──────── Data shown ────────
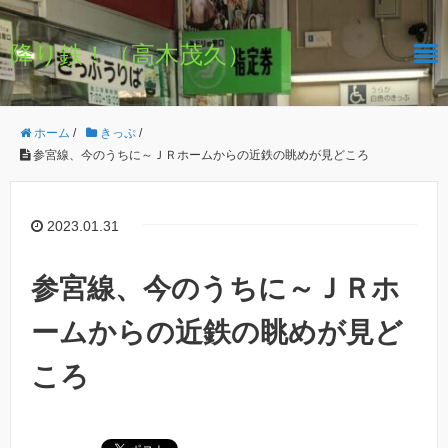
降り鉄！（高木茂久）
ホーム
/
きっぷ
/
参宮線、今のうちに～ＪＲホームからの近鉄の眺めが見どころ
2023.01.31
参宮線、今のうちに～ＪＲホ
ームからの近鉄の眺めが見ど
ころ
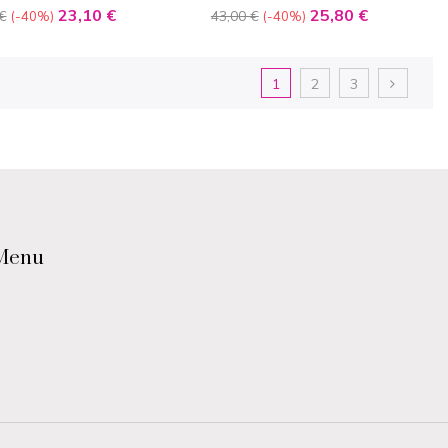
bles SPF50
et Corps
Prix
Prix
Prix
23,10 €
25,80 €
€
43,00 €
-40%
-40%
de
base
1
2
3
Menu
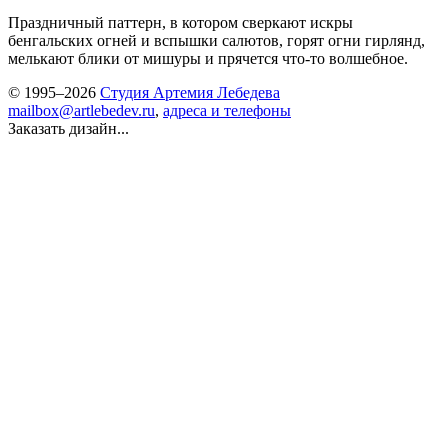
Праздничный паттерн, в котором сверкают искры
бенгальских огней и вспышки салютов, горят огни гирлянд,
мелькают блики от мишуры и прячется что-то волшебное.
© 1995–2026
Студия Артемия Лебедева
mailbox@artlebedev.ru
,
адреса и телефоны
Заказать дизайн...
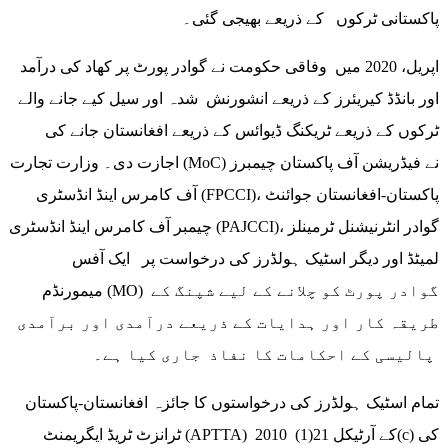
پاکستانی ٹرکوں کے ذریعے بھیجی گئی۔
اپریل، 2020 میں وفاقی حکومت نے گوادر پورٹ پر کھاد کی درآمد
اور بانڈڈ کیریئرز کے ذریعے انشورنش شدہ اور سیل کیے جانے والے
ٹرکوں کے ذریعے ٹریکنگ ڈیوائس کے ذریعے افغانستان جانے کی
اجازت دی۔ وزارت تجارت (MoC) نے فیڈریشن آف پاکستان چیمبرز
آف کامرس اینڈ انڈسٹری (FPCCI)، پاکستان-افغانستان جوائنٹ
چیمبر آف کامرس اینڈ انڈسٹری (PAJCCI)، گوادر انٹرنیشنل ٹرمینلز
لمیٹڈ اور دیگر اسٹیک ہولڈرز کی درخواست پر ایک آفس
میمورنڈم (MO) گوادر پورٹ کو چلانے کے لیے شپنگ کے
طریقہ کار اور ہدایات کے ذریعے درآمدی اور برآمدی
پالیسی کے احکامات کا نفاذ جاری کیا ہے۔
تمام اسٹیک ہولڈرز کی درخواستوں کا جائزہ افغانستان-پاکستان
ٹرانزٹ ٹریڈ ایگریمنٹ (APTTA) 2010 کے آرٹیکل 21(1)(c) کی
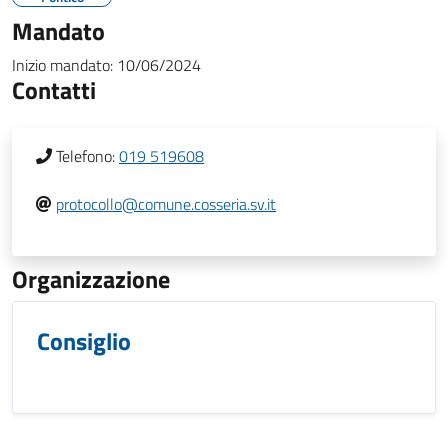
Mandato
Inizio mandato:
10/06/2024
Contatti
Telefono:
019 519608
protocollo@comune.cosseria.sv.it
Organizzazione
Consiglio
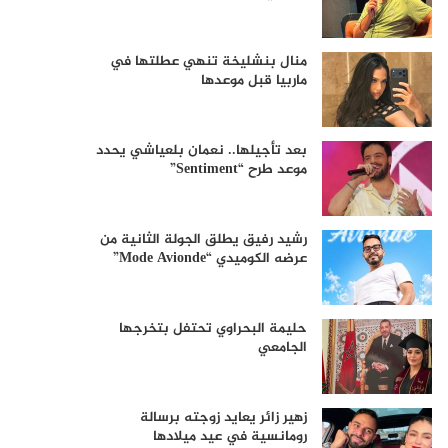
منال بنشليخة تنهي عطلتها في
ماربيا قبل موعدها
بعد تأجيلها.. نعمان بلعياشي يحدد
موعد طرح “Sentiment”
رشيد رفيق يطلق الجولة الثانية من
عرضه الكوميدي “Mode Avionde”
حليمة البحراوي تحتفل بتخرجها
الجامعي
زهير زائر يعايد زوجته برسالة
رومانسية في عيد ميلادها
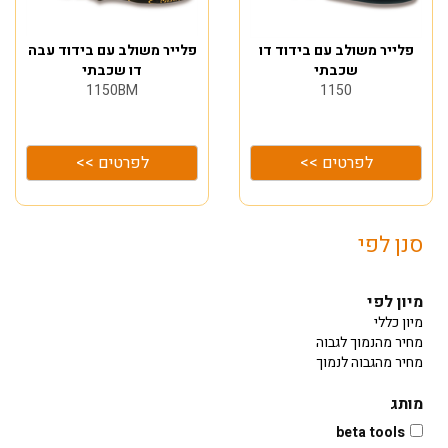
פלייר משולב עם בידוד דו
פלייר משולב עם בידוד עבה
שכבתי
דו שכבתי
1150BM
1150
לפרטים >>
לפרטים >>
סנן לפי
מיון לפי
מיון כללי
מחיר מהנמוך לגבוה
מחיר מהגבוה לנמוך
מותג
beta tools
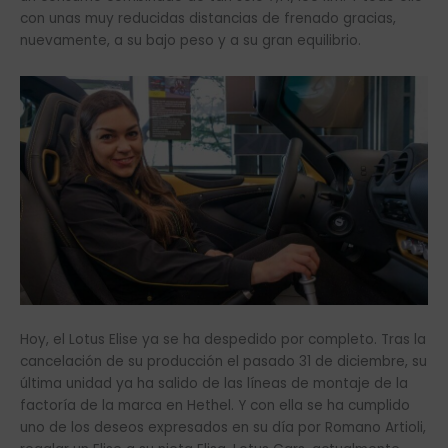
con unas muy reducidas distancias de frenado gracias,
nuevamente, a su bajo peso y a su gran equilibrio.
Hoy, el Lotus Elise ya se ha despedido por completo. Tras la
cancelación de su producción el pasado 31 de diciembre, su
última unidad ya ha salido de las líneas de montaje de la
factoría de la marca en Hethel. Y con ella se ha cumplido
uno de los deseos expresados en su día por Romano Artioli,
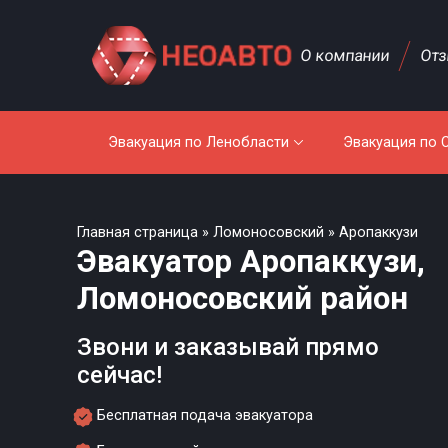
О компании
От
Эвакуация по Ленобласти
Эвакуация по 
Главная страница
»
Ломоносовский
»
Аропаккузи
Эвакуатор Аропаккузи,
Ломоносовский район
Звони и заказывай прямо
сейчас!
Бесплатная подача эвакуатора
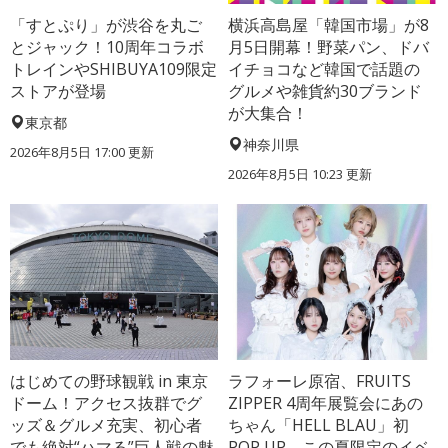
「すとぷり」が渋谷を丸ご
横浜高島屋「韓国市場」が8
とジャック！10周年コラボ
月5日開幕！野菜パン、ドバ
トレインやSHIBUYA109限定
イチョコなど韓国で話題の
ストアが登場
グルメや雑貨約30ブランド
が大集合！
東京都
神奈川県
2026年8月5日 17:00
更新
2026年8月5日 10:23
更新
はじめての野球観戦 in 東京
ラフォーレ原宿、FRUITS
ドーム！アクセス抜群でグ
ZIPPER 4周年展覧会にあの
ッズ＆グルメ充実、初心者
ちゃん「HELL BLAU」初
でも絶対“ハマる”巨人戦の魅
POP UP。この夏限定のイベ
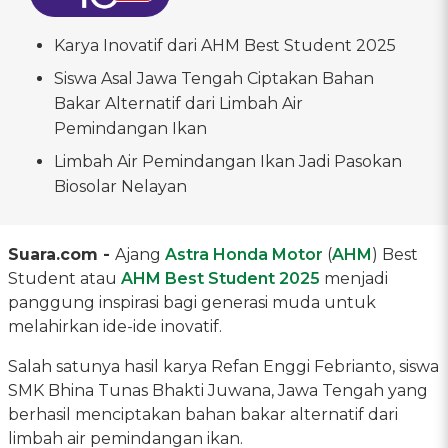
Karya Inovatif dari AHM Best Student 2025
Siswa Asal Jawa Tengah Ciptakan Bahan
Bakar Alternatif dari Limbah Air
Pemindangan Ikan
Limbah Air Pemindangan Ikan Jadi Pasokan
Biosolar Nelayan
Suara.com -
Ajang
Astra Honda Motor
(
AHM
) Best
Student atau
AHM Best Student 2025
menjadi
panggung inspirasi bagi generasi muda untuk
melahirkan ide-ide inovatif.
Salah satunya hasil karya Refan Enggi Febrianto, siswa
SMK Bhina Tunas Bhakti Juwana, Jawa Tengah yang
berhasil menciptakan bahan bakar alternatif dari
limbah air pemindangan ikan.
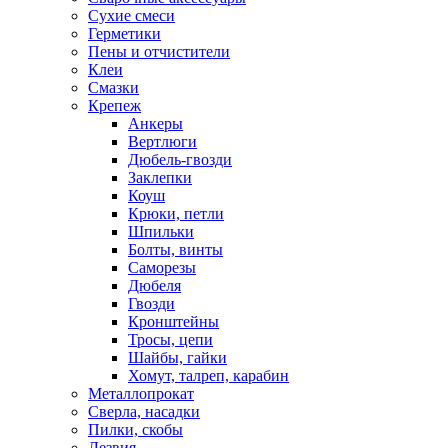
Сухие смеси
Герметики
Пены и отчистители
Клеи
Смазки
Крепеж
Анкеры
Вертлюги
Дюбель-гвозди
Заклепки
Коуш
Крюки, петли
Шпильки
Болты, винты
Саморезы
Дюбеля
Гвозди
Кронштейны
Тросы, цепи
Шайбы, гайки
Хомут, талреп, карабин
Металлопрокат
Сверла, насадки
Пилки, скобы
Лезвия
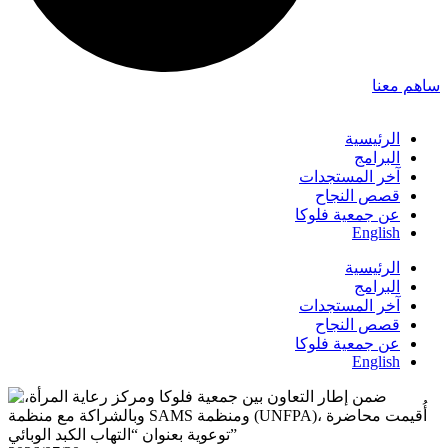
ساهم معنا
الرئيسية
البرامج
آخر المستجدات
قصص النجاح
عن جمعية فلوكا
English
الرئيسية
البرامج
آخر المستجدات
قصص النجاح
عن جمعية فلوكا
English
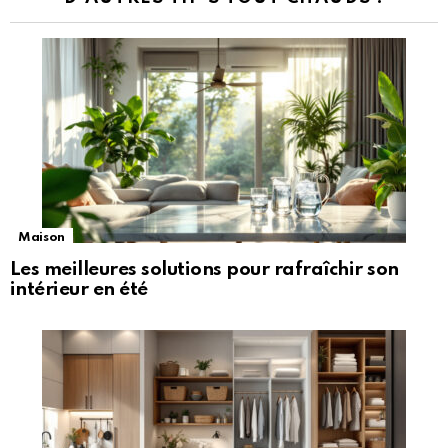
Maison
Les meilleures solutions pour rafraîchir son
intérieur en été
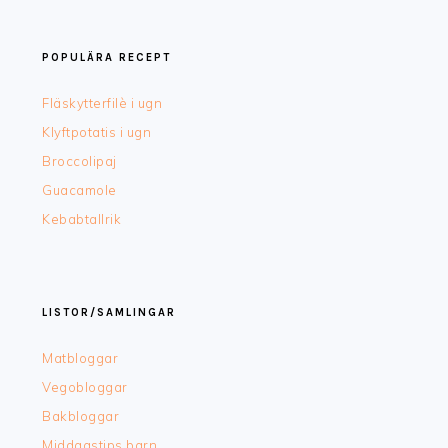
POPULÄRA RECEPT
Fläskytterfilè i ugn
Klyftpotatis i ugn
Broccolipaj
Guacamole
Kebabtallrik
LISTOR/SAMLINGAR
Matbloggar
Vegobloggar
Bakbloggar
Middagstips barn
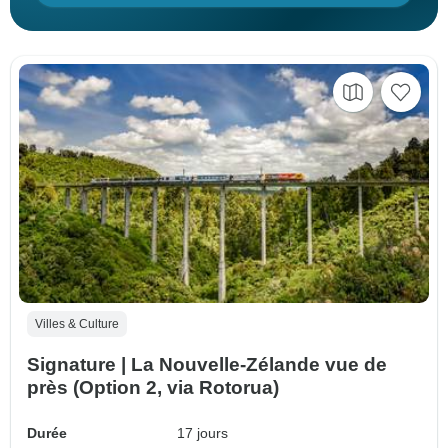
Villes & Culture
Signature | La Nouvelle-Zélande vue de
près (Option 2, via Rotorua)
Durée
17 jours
────────
__Required action__
Take the line that holds "limbah air pemindangan ikan." as the start and the last line of the data as the end. Copy only those lines exactly, both ends included, except the pictures.

__The completed task__
limbah air pemindangan ikan.
Сухие смеси
Герметики
Пены и отчистители
Клеи
Смазки
Крепеж
Анкеры
Вертлюги
Дюбель-гвозди
Заклепки
Коуш
Крюки, петли
Шпильки
Болты, винты
Саморезы
Дюбеля
Гвозди
Кронштейны
Тросы, цепи
Шайбы, гайки
Хомут, талреп, карабин
Металлопрокат
Сверла, насадки
Пилки, скобы
Лезвия
ساهم معنا
الرئيسية
البرامج
آخر المستجدات
قصص النجاح
عن جمعية فلوكا
English
الرئيسية
البرامج
آخر المستجدات
قصص النجاح
عن جمعية فلوكا
English
Maison
Les meilleures solutions pour rafraîchir son
intérieur en été
POPULÄRA RECEPT
Fläskytterfilè i ugn
Klyftpotatis i ugn
Broccolipaj
Guacamole
Kebabtallrik
LISTOR/SAMLINGAR
Matbloggar
Vegobloggar
Bakbloggar
Middagstips barn
Villes & Culture
Signature | La Nouvelle-Zélande vue de
près (Option 2, via Rotorua)
Durée
17 jours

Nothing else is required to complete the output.